In contrast to other reports of the failure of year-round horse grazing to counteract woody plant encroachment (e.g., Cosyns et al., 2001), our study revealed that woody plant cover only slightly increased under grazing impact in the long term, indicating the potential of horses to prevent significant increase of woody plant cover in low precipitation habitats with relatively low initial woody plant cover. In addition, only a few potentially invasive, stoloniferous woody species were present on the pasture (Köhler et al., 2016) and additional mineral supply was limited enhancing the intensity of browsing (especially bark peeling) to meet the mineral requirements particularly in the winter months (Putfarken et al., 2008). Moreover, only marginal areas needed additional restoration treatment such as mechanical shrub removal to achieve restoration targets compared to other similar pasture regimes (e.g., Henning et al., 2017a). For the positive development of target bird communities, remaining individual shrubs as well as groups of shrubs and small forest patches should be considered as beneficial (Köhler et al., 2016; Lovász et al., 2021).

Besides grazing, there might be other factors influencing orchid density. Ophrys apifera shows a general increase and range extension probably due to climate warming in Saxony-Anhalt and Central Europe since the 1990s (Hutchings, 2010; Meysel, 2011; Osiadacz and Kręciała, 2014). Increases to such an extent have not been observed in other pastures in Saxony-Anhalt but the species often even decreased due to poor management. A not yet published dataset of the regional working group Arbeitskreis Heimische Orchideen Saxony-Anhalt e.V. shows clearly that in an area managed by mowing the number of O. apifera individuals remained stable over the same period, but did not increase. Yet, clarifying studies about climate impact on population growth and range expansion of O. apifera are missing. Fast population development in the pasture may also derive from relatively short reproduction cycles between germination and first appearance of O. apifera. Ziegenspeck (1936) suggested that the species can produce leaves after only 1 or 2 years.

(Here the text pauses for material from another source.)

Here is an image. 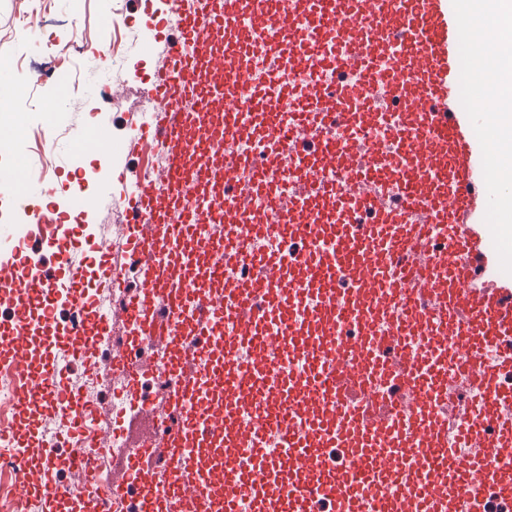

Our results indicated that year-round horse grazing as a relatively new grassland restoration tool has the potential to enhance floristic biodiversity of dry calcareous grasslands not only in the short, but also in the long term. Particularly, the development of orchid species has to be evaluated differentially, when assessing the restoration success. Since pastures usually consist of heterogeneous vegetation types with varying suitability for orchid establishment, practitioners should not only rely on mean values concerning the entire pasture to regulate management but also on decrease and increase of individuals in individual vegetation types as the potential for local new establishment can strongly vary. In our study site, numbers of O. apifera increased most significantly in the prevailing medium dry calcareous grassland type and this type contributed most to the overall increase of individuals. Furthermore, our study clearly showed that even high-value xeric grasslands with very high orchid abundances can be integrated into the year-round grazing system also in the long term, and there is no need to the often recommended fencing off (exclosure) of such particularly valuable areas. Our study also revealed that short-term, especially one-year-only evaluation of restoration schemes can be misleading, particularly at slow-changing indicators such as dry calcareous vegetation types and at slow-growing and longer-lived species or those exhibiting high interannual population fluctuations such as many orchid species. Long-term monitoring schemes should be implemented to meet these requirements and to obtain found results on the effects of restoration and management measures.